Она лежала в постели, собираясь с духом, чтобы встать и приготовиться к первому дню в пока ещё пустой школе. Ещё полторы недели до начала учебного года, и это было единственным утешением. Можно будет брать с собой нетбук и потихоньку продолжать раскручивать сложный сюжет. Впрочем, Светлана каждый год на это рассчитывала, но неизменно что-то мешало ей осуществить своё намерение.
- Время просыпаться: семь сорок! - раздался противный голос.
На этот раз сработал будильник в мобильном телефоне. Вот теперь надо было вставать и поскорее отключить эту функцию, иначе фраза будет повторяться снова и снова. Да, пока что можно вставать в семь сорок, притом не торопясь, а когда начнутся занятия, то надо будет вскакивать с постели гораздо раньше, часов в шесть или в шесть с небольшим.
Света быстро встала. Потревоженный Базиль недовольно поднялся. Он имел обыкновение укладываться на ночь у неё в ногах, несмотря на то, что можно было выбрать десяток других, гораздо более удобных мест для ночлега, и каждый раз выражал своё неодобрение реакции хозяйки на будильник. Потом он сменил гнев на милость, спрыгнул на пол и потерся боком о ноги Светы, мурлыча при этом чрезвычайно громко.

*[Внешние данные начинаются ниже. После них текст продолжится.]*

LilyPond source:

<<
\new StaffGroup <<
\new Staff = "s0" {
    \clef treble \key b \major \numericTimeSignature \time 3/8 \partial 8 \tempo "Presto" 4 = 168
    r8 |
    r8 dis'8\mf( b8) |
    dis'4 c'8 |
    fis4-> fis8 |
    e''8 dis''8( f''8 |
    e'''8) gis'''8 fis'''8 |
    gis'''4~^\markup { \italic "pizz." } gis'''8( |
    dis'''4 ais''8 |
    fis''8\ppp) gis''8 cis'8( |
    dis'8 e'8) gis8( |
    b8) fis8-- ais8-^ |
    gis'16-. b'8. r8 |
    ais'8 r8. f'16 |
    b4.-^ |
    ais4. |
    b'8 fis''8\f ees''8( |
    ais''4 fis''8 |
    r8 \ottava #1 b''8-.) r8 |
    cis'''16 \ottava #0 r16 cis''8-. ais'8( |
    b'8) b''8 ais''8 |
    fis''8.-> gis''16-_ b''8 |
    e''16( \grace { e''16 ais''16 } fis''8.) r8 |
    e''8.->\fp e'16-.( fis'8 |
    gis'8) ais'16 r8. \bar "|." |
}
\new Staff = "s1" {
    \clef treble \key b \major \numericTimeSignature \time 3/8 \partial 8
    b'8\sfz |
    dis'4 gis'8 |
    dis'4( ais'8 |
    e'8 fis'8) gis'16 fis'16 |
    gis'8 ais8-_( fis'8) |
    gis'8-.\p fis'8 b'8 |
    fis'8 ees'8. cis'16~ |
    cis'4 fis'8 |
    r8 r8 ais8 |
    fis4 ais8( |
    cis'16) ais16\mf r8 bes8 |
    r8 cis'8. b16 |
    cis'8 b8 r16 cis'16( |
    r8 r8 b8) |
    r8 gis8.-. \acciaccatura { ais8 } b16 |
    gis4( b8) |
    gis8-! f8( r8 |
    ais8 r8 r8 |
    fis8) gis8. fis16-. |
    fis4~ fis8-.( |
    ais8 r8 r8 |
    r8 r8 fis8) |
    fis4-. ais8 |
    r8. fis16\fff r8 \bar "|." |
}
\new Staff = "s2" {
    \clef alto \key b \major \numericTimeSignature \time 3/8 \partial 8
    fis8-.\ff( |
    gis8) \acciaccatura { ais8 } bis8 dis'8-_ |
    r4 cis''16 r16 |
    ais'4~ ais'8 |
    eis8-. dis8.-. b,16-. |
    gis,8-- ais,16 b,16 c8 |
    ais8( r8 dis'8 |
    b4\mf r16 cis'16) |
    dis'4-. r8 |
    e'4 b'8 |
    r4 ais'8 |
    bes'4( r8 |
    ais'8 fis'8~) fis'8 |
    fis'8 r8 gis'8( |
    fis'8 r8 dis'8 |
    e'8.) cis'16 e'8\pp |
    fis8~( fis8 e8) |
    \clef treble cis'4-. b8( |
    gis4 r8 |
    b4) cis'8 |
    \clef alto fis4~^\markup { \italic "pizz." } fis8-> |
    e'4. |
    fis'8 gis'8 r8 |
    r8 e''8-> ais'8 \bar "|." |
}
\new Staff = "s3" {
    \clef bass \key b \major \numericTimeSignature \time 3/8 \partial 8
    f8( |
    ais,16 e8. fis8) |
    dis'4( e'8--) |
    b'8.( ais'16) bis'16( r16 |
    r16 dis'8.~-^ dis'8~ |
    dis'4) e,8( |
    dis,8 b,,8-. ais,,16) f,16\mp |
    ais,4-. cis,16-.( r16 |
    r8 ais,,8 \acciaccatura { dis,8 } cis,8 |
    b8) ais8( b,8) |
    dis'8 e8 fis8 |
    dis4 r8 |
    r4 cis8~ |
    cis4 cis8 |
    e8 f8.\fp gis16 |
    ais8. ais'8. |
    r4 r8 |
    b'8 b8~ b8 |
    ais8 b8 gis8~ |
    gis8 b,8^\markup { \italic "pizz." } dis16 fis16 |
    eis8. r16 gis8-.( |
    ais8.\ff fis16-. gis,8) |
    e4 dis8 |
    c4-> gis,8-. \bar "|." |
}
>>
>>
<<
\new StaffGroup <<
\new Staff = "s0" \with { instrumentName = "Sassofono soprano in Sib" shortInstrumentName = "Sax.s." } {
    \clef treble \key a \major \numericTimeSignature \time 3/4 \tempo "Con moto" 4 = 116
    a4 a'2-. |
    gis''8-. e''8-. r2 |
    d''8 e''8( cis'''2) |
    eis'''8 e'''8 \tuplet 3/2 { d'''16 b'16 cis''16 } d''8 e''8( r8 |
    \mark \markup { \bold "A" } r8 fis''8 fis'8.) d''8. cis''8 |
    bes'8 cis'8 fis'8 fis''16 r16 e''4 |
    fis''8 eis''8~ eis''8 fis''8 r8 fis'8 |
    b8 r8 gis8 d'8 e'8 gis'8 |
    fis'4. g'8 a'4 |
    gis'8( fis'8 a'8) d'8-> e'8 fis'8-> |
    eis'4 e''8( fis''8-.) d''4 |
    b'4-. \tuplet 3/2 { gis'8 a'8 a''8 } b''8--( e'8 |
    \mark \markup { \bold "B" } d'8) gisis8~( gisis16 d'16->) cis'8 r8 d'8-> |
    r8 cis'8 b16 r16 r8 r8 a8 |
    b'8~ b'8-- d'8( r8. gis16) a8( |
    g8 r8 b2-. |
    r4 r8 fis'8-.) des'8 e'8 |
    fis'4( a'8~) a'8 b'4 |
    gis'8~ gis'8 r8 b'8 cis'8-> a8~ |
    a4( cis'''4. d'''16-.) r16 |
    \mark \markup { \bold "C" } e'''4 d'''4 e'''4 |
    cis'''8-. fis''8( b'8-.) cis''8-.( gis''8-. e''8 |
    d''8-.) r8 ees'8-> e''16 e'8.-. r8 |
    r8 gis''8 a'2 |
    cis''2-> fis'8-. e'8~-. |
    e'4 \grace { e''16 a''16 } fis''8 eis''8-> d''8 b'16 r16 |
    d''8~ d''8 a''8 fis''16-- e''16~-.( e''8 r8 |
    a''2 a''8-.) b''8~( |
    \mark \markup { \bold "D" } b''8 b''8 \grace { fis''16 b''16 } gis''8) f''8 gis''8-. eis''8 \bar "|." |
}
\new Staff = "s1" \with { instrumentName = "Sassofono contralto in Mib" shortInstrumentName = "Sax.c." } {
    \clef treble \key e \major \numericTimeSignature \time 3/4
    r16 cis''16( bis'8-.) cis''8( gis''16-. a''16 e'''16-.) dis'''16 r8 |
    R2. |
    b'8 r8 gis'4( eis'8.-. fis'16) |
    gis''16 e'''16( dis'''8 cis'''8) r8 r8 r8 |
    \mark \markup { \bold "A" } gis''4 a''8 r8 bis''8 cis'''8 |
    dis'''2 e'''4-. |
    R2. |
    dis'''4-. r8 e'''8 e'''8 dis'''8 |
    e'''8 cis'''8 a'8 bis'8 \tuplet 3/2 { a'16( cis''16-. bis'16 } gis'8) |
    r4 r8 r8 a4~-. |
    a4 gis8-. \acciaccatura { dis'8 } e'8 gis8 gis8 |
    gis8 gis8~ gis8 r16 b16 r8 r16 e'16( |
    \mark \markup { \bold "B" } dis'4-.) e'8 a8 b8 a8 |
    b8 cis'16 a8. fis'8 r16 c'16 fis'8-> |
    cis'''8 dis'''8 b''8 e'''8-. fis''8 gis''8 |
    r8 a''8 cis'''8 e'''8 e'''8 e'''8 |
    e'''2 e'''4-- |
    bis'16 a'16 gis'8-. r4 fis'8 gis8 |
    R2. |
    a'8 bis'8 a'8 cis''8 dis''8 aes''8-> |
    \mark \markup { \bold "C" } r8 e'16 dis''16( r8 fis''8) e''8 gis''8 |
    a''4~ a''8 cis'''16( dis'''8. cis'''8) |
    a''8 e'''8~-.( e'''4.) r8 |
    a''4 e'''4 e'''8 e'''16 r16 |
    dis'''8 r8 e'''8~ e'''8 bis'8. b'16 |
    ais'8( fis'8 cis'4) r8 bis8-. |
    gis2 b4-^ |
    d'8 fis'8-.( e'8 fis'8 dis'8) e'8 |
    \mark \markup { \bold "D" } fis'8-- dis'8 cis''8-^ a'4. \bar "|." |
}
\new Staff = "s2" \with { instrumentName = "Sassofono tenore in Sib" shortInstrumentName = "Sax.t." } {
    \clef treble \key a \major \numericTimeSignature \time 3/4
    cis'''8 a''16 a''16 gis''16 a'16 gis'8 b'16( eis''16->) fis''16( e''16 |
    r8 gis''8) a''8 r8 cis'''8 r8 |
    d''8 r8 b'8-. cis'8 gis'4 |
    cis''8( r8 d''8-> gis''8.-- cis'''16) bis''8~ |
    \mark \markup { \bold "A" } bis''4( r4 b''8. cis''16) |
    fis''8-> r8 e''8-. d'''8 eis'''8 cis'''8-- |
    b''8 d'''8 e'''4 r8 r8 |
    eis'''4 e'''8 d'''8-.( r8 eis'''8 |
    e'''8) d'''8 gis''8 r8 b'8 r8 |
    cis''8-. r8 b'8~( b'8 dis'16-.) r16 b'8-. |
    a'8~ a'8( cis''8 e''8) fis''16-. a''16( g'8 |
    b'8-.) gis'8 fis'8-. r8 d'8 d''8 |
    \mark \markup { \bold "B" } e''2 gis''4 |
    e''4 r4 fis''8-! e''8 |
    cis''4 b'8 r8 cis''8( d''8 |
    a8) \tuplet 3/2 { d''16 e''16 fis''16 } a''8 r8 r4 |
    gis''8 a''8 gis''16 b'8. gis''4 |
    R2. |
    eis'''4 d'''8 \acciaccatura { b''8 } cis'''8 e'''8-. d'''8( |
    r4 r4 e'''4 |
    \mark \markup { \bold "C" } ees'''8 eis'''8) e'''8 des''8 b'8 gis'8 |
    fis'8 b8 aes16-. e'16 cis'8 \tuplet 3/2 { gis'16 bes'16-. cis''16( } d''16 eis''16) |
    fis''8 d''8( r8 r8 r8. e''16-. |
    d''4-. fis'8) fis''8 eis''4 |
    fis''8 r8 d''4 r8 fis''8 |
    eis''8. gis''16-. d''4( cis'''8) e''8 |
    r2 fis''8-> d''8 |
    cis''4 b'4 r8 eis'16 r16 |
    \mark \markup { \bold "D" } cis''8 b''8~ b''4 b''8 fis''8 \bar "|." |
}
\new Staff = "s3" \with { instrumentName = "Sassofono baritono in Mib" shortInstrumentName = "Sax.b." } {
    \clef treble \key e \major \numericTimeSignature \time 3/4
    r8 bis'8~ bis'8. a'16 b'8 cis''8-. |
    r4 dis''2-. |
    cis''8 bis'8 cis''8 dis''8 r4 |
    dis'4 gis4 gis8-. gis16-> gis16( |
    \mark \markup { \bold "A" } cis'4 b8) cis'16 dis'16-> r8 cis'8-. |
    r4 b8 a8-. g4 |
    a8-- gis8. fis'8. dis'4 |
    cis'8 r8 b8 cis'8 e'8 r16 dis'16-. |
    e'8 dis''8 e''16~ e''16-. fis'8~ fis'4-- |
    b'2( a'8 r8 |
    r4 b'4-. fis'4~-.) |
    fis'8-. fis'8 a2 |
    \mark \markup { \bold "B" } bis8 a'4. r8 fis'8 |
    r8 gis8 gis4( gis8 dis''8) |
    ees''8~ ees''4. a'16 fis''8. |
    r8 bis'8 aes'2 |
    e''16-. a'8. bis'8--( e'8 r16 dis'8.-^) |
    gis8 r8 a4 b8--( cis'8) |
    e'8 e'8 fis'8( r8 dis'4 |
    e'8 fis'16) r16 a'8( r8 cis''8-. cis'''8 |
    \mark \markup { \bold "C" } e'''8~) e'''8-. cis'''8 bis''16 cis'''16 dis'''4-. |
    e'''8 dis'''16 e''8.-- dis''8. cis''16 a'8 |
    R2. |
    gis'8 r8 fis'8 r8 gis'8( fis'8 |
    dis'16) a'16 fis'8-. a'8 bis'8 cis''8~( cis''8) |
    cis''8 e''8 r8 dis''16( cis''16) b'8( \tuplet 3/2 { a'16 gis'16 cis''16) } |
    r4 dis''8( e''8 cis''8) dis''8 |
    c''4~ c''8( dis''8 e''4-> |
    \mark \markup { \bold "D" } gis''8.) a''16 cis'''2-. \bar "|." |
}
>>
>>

Он был необыкновенно длинным и из-за этого казался тощим, хотя имел отменный аппетит и утолял его без стеснения. На даче у него была привычка каждый день обходить расположенных к нему соседей и, демонстрируя поджарое тело, пользоваться их жалостливостью, получая куски, а иногда и порядочные порции. Потом он плотно перекусывал дома. В нём не было ничего особенного, кроме длины тела и ширины морды, которой он обычно придавал высокомерное и даже презрительное выражение, меняя его по обстоятельствам на любезное и жалобное, если ему хотелось что-то выпросить. И лишь когда на него никто не смотрел, он преображался, становясь энергичным и деятельным разбойником. Даже шерсть его подходила к его истинному характеру, потому что была короткой и имела редкую теперь расцветку: тёмно-полосатую, немного в зелень. Раньше такой окрас называли «помоечным», но теперь дворовые кошки утратили этот цвет, смешавшись с домашними.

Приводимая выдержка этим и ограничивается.